I already posted my response to that particular situation on the thread there, but it made me want to babble momentarily about self-doubt, self-confidence, and creative types. And how creative types react to negativity.

It seems to me that in the course of my travels as a colored pencil instructor and portrait artist and author that I've encountered two types of creative people. The ones that get crushed when they get told "no" or when someone close to them gets what they really wanted or when life events come up and get in the way of their creative life, and those that seem to actually feed off the negative events and turn them into positive things.

The thing is, as a writer, you need to be the second. It's a business where "no" is the default answer: agents looked for a reason to reject, editors just not thrilled with a project, critique partners telling you your latest project is just not salable, etc. And it's a business where jealousy is rampant. You slave away for years on a project, and someone else writes a book in 3 months. You submit to endless agents and get endless rejections, and a member of your f-list gets four agent offers in two weeks. You sell your book for two thousand dollars, and your friend sells hers for six figures. You don't get a tour, someone else does. It is too, too easy to compare yourself to the writer in the next blog over. And then, finally, there is the stuff that always gets in the way of writing: kids, money, time, always time.

And I watch people get crushed under this weight every day. It literally eats them alive, the negativity. But here's what I've figured out.

You'll only ever be as good as you tell yourself you can be.

If you tell yourself that you're never going to get better, guess what, you won't. I can one hundred percent guarantee yourself that you won't. You will never make a goal that you never set. And you almost always make the negative ones you set for yourself. And telling yourself you're not getting any better is setting that as a goal. Not to get too airy-fairy here, but as a writer, you ought to know this: words have power. Choose the right ones. Turn the negativity of your doubts into a positive challenge for yourself. I will get better. I will learn to characterize better. I will unlock the secrets of beautiful prose, stunning character growth, etc. The next book will be better.

• Exercise:
Please carry on the post about writers and self-doubt, starting after its last sentence. The records come from a separate source.

• Information provided:
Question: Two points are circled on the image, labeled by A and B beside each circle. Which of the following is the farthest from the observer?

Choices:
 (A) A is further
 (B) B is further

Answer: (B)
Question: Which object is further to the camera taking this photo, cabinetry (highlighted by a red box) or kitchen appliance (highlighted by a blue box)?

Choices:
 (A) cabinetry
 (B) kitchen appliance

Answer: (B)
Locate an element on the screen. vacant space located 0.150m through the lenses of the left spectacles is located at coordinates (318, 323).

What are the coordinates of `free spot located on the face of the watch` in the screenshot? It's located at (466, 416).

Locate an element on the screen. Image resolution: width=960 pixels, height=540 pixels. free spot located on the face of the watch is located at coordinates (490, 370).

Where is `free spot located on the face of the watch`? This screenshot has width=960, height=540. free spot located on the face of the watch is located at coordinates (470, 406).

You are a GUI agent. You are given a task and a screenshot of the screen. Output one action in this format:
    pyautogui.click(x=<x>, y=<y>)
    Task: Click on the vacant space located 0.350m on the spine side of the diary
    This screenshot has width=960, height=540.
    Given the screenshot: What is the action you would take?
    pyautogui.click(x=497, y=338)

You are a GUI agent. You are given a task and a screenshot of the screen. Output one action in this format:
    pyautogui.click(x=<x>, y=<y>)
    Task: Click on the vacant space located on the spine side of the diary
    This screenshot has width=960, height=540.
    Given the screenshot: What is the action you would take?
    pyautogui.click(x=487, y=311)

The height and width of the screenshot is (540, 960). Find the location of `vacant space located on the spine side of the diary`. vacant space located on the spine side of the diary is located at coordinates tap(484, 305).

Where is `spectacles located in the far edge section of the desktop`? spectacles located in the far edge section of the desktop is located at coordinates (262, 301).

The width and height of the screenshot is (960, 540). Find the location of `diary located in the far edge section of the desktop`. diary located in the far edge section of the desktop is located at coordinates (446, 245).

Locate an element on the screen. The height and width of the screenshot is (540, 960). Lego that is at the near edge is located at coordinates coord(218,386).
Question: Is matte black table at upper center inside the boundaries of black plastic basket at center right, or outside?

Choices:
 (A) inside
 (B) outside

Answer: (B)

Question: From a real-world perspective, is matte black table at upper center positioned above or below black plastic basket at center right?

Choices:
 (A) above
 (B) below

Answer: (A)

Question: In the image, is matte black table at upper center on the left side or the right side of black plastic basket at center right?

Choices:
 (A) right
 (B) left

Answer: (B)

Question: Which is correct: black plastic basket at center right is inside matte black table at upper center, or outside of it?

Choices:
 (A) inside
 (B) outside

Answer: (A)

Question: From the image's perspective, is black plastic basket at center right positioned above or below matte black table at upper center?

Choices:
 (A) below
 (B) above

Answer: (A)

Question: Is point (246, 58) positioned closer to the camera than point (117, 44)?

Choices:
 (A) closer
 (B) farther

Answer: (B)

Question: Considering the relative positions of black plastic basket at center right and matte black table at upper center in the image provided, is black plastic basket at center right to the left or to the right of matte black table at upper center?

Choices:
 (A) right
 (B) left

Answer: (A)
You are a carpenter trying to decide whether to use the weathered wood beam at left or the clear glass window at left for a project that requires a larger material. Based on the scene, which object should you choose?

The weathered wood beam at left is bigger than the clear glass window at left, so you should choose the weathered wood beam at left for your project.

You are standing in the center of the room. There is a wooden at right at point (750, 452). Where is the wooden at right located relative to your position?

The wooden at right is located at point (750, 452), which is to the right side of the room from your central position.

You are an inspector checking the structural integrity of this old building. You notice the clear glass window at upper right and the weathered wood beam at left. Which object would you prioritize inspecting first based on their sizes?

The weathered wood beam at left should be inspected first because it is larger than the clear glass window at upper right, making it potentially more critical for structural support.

• Answer to this problem:
And then, the jealousy. Look. There's always going to be someone better than you, richer than you, published faster than you, toured more, whatever. Always. Instead of pretending that they aren't there, or wasting a single second on jealousy, turn it around into a positive. It's what I do. When I see someone who has gotten something that I'd love for myself, I grin because someone else's day just got made, and then I let myself ackowledge that I'd love that for myself, too. And then I figure out how to make it happen. Jealousy is infinitely useless. It's worse than useless. It will destroy you, I promise. But goal setting and have someone else make a concrete example of that goal? Completely positive. Absolutely better than having an abstract goal. There it is, right in front of you! Before I got published, I used to google for people's publication stories. I loved reading them. Because one day, I knew it would be me.

Don't give jealousy a single second of your time.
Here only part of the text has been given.